- Opening Delimiter -
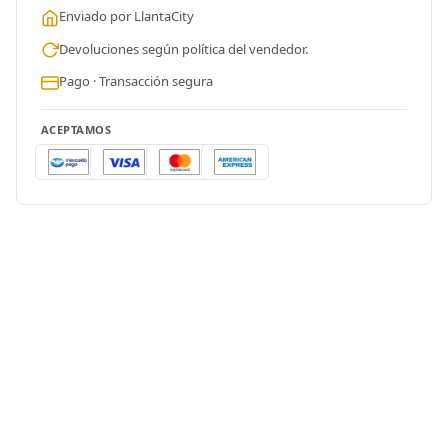
Enviado por LlantaCity
Devoluciones según política del vendedor.
Pago · Transacción segura
ACEPTAMOS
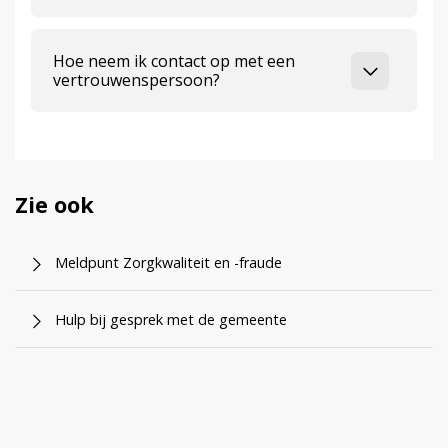
Hoe neem ik contact op met een
vertrouwenspersoon?
Zie ook
Meldpunt Zorgkwaliteit en -fraude
Hulp bij gesprek met de gemeente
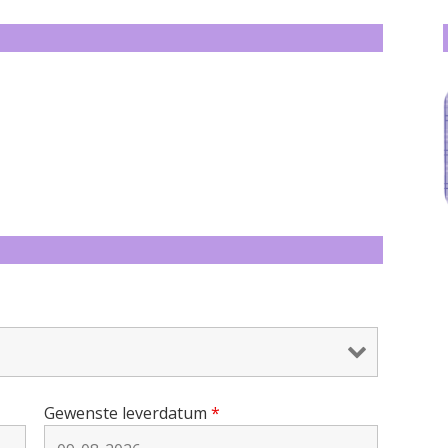
Gewenste leverdatum
*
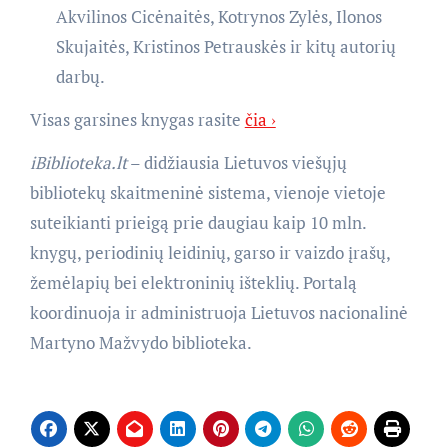
Akvilinos Cicėnaitės, Kotrynos Zylės, Ilonos
Skujaitės, Kristinos Petrauskės ir kitų autorių
darbų.
Visas garsines knygas rasite
čia ›
iBiblioteka.lt
– didžiausia Lietuvos viešųjų
bibliotekų skaitmeninė sistema, vienoje vietoje
suteikianti prieigą prie daugiau kaip 10 mln.
knygų, periodinių leidinių, garso ir vaizdo įrašų,
žemėlapių bei elektroninių išteklių. Portalą
koordinuoja ir administruoja Lietuvos nacionalinė
Martyno Mažvydo biblioteka.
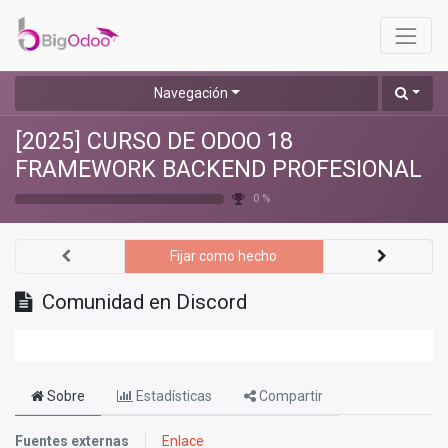
Navegación
[2025] CURSO DE ODOO 18
FRAMEWORK BACKEND PROFESIONAL
0 %
Fijar como hecho
Comunidad en Discord
Sobre
Estadísticas
Compartir
Fuentes externas
Enlace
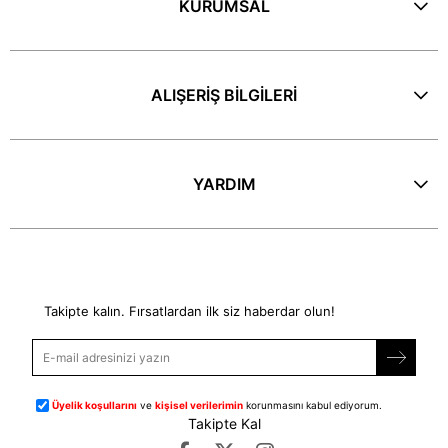
KURUMSAL
ALIŞERİŞ BİLGİLERİ
YARDIM
E-Bülten
Takipte kalın. Fırsatlardan ilk siz haberdar olun!
Üyelik koşullarını
ve
kişisel verilerimin
korunmasını kabul ediyorum.
Takipte Kal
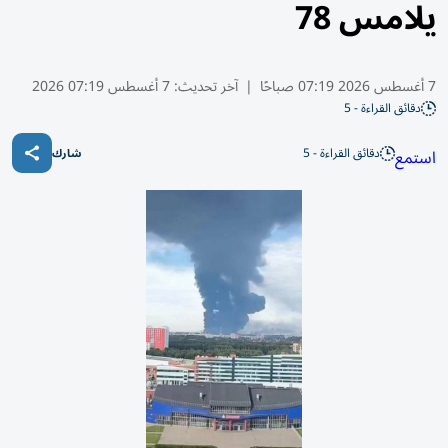
يلامس 78
7 أغسطس 2026 07:19 صباحًا
|
آخر تحديث:
7 أغسطس 07:19 2026
دقائق القراءة - 5
دقائق القراءة - 5
استمع
شارك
- Closing Delimiter -
**Exercise prompt**
How many lines in the records above hold the string "أغسطس"? Only the number is wanted.

**Reply to the exercise**
2